Bagaimana Jalan Hati Menuju Allah SWT?

Hati manusia

Hati manusia adalah hal yang ghaib, sehingga dengan hati kita dapat “merasakan” kuasa Allah SWT. Lalu bagaimana hati kita dapat menuju Allah swt ?

Al-Imam Ibnu Athaillah Askandary dalam kitab Al Hikam menyatakan,

Bagaimana hati dapat bersinar, sementara gambar-gambar duniawi tetap terlukis dalam cermin hati itu? Atau, bagaimana hati dapat berangkat menuju Allah, karena masih terbelenggu oleh syahwatnya? Atau, bagaimana mungkin seseorang akan antusias menghadap kehadirat Allah, apabila hatinya belum suci dari “junub” kelalaiannya? Atau bagaimana mungkin seorang hamba bisa memahami kedalaman berbagai rahasia, sementara ia belum bertaubat dari kesalahannya?

Apa yang disampaikan oleh Ibnu Athaillah diatas mengandung empat pertanyaan di mana antara pertanyaan dan jawaban menimbulkan kontradiksi yang mustahil pada akal berkumpul antara keduanya. Marilah kita perhatikan hal keadaan ini sebagai berikut:

Bagaimana hati dapat bersinar, sementara gambar-gambar duniawi tetap terlukis dalam cermin hati itu?

Maksudnya adalah apabila seorang hamba Allah telah menjauhkan dirinya dari makhluk, tetapi hatinya masih terikat kepada hartanya, kekayaannya, kedudukannya dan lain-lain, maka pastilah tujuan yang dimaksud, supaya hati bersih menghadap dengan sempurna kepada Allah dalam arti yang luas, pasti tidak akan berhasil.
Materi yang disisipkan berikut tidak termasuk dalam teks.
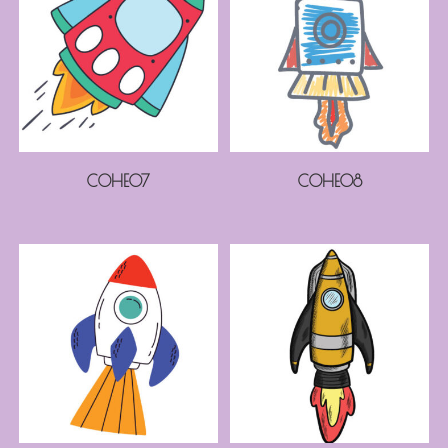
COHE07
COHE08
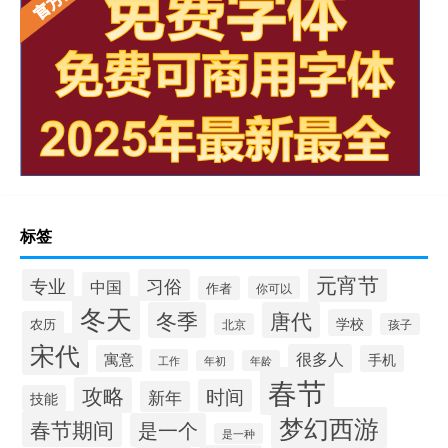
标签
元宵节
专业
习俗
中国
作者
你可以
冬天
冬季
唐代
学校
农历
北京
孩子
宋代
很多人
寓意
手机
工作
年初
年龄
春节
攻略
时间
新年
技能
梦幻西游
春节期间
是一个
是一种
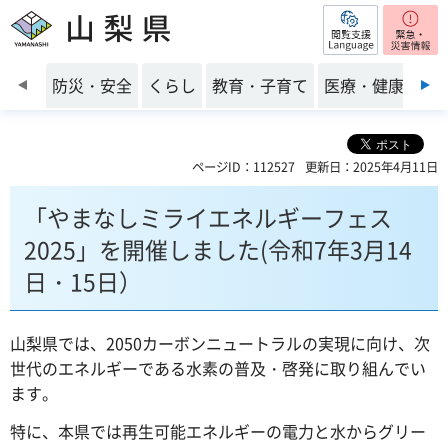
閲覧支援
山梨県
前のスライドを表示
防災・安全
くらし
教育・子育て
医療・健康・福
ページID：112527
更新日：2025年4月11日
「やまなしミライエネルギーフェス
2025」を開催しました(令和7年3月14
日・15日）
山梨県では、2050カーボンニュートラルの実現に向け、次
世代のエネルギーである水素の普及・啓発に取り組んでい
ます。
特に、本県では再生可能エネルギーの電力と水からグリー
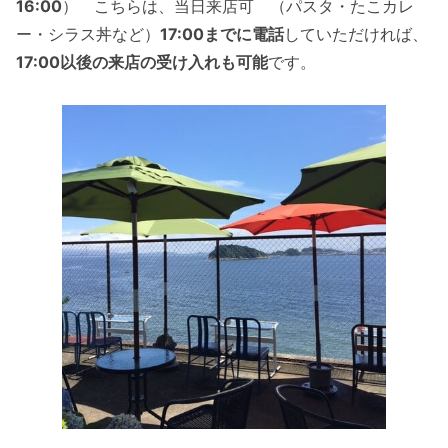
16:00
） こちらは、当日来店可 （パスタ・たこカレ
ー・シラス丼など）
17:00までに電話
していただければ、
17:00以後の来店の受け入れも可能
です。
Alam dunia ini apabila telah begitu terpaut dalam hati kita, maka hati kita akan menemui kegelapan, sehingga menimbulkan kesulitan dalam hati untuk dapat menerima selain dari dunia. Demikianlah hati manusia, apabila telah kuat terpaut pada dunia yang fana ini, akan sulitlah hati kita mengarah kepada tujuan menghadap Allah dengan syuhud dan tajjali seperti yang dimaksud dengan pengertian ihsan dalam Hadis Rasulullah s.a.w. yaitu:

“Sembahlah Allah seolah-olah anda melihatNya. Maka jika anda belum dapat melihatNya, maka sesungguhnya Allah s.w.t. melihat anda.”

Jadi apabila hati kita telah gelap sedemikian rupa, maka sinar makrifat akan jauh daripadanya. Sebab hati, mukanya hanya satu saja. Apabila muka yang satu itu tertuju kepada dunia, maka jauhlah ia dari Allah. Dan apabila tertuju kepada Allah, maka jauhlah ia dari dunia. Tegasnya, meskipun ia hidup di dunia dan secara lahiriah tidak terpisah dari dunia, tetapi hatinya tidak terikat dan terpaut kepada dunianya.

Bagaimana hati dapat berangkat menuju Allah, karena masih terbelenggu oleh syahwatnya?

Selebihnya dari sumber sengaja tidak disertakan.